Une halte dans le puits des Échelles, à la mine de la Providence. — Dessin de Durand-Brager d’après M. Lançon.

Dans le Devon, ce n’est pas le diable, c’est le géant Ordulph qui fait les frais de toutes les légendes, Ordulph, né à Tavistock, et dont les os, de dimensions extraordinaires, comme il convient aux os d’un géant de sa taille, ont été retrouvés sous une tombe de marbre au milieu des ruines de l’Abbaye de Tavistock. Un poëte a dit de lui, en le faisant parler :

A giant I, earl Ordulf men me call,

« Je suis un géant, et les hommes me nomment le comte Ordulph. »

Et le héros ajoute :

« J’ai été le champion des Devoniens contre leurs ennemis. Dans chaque rencontre, j’ai tué six mille Turcs. J’ai coupé la tête d’un lion, et je l’ai mangée. Par un coup hardi, j’ai ouvert les portes d’Exeter, pour y faire entrer saint Édouard. Dans un âge avancé, visité en songe par les anges, j’ai fait bâtir une abbaye près de la rivière Tavy. »
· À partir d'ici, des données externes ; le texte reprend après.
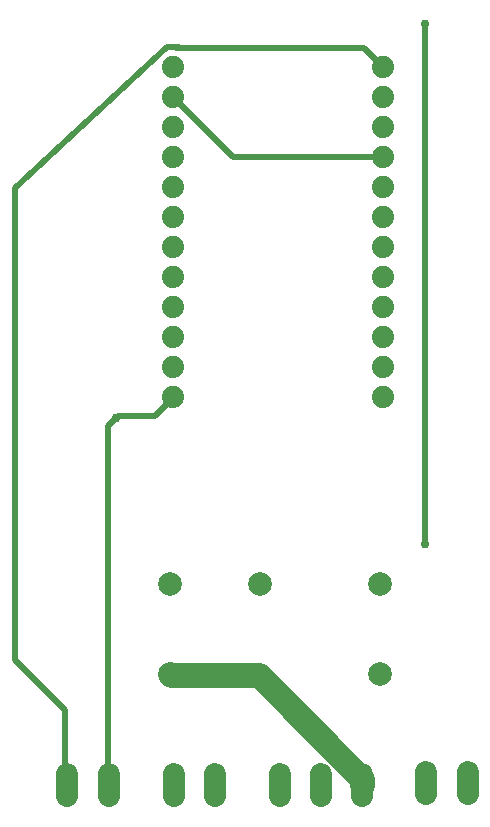
<source format=gbr>
G04 EAGLE Gerber X2 export*
%TF.Part,Single*%
%TF.FileFunction,Copper,L2,Bot,Mixed*%
%TF.FilePolarity,Positive*%
%TF.GenerationSoftware,Autodesk,EAGLE,9.1.3*%
%TF.CreationDate,2018-10-07T17:36:22Z*%
G75*
%MOMM*%
%FSLAX34Y34*%
%LPD*%
%AMOC8*
5,1,8,0,0,1.08239X$1,22.5*%
G01*
%ADD10C,1.879600*%
%ADD11C,1.875000*%
%ADD12C,2.006600*%
%ADD13C,0.508000*%
%ADD14C,0.756400*%
%ADD15C,2.082800*%


D10*
X156989Y634121D03*
X156989Y608721D03*
X156989Y583321D03*
X156989Y557921D03*
X156989Y532521D03*
X156989Y507121D03*
X156989Y481721D03*
X156989Y456321D03*
X156989Y430921D03*
X156989Y405521D03*
X156989Y380121D03*
X156989Y354721D03*
X334789Y354721D03*
X334789Y380121D03*
X334789Y405521D03*
X334789Y430921D03*
X334789Y456321D03*
X334789Y481721D03*
X334789Y507121D03*
X334789Y532521D03*
X334789Y557921D03*
X334789Y583321D03*
X334789Y608721D03*
X334789Y634121D03*
D11*
X282500Y35225D02*
X282500Y16475D01*
X247500Y16475D02*
X247500Y35225D01*
X317500Y35225D02*
X317500Y16475D01*
X192500Y16475D02*
X192500Y35225D01*
X157500Y35225D02*
X157500Y16475D01*
X102500Y16475D02*
X102500Y35225D01*
X67500Y35225D02*
X67500Y16475D01*
X406500Y18475D02*
X406500Y37225D01*
X371500Y37225D02*
X371500Y18475D01*
D12*
X331958Y196200D03*
X230358Y196200D03*
X154158Y196200D03*
X154158Y120000D03*
X331958Y120000D03*
D13*
X154194Y607964D02*
X154194Y608568D01*
X333502Y558038D02*
X334789Y557921D01*
X207789Y557921D01*
X156989Y608721D01*
X155194Y609219D02*
X154194Y608568D01*
X155194Y609219D02*
X156989Y608721D01*
X160006Y650286D02*
X318502Y650286D01*
X161798Y650494D02*
X160006Y650286D01*
X161798Y650494D02*
X151892Y650494D01*
X23020Y531622D01*
X23020Y132080D01*
X334789Y634121D02*
X318502Y650286D01*
X66040Y89154D02*
X66040Y26322D01*
X66040Y89154D02*
X23114Y132080D01*
X66040Y26322D02*
X67500Y25850D01*
X23114Y132080D02*
X23020Y132080D01*
X102362Y26322D02*
X102362Y330200D01*
X102362Y26322D02*
X102500Y25850D01*
X104013Y331851D02*
X108966Y336804D01*
X104013Y331851D02*
X102362Y330200D01*
X110617Y338455D02*
X141986Y338455D01*
X156845Y353314D01*
X110617Y338455D02*
X108966Y336804D01*
X156845Y353314D02*
X156989Y354721D01*
D14*
X108966Y336804D03*
X370000Y670000D03*
X370000Y230000D03*
D13*
X370000Y670000D01*
D15*
X316992Y31369D02*
X316992Y26416D01*
X316992Y31369D02*
X229489Y118872D01*
X155194Y118872D01*
X316992Y26416D02*
X317500Y25850D01*
X155194Y118872D02*
X154158Y120000D01*
M02*

</source>
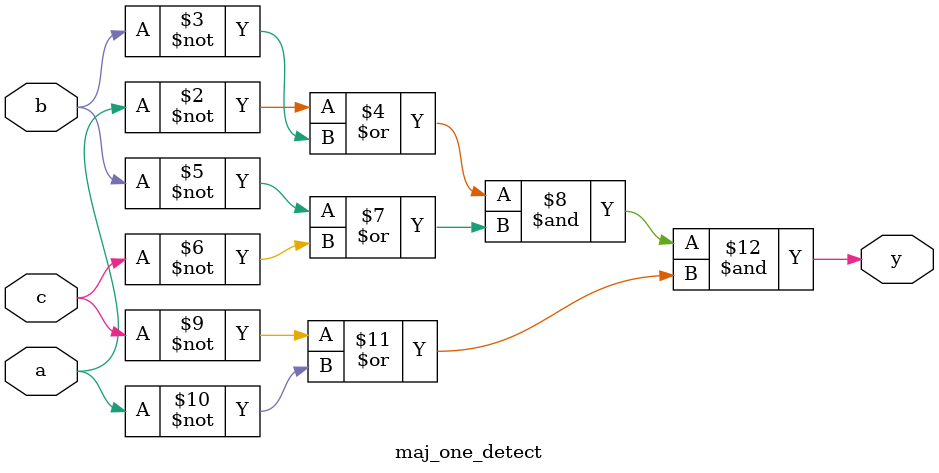
<source format=v>
module maj_one_detect (
    input a, b, c,
    output y
);

    always @(*) begin
        y = (~a | ~b) & (~b | ~c) & (~c | ~a);
    end
    
endmodule
</source>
Ce même géant Ordulph, d’après l’historien William de Malmesbury, qui sans doute l’avait connu, pouvait, d’une enjambée, traverser une rivière de dix pieds de large. Chevauchant, en compagnie d’Édouard le confesseur, il arrive un jour devant Exeter, trouve les portes de la ville fermées et le gardien absent. Soudain, il descend de cheval, saisit dans ses mains les barres de fer qui serrent l’huis, les met en pièces, et, écartant les gonds du pied, fait sauter les portes en l’air pour laisser librement entrer son roi. C’est à ce fait qu’un passage des vers que je viens de traduire fait allusion, et il faut avouer que Samson, chargeant les portes de Gaza sur ses épaules, n’avait pas mieux agi qu’Ordulph.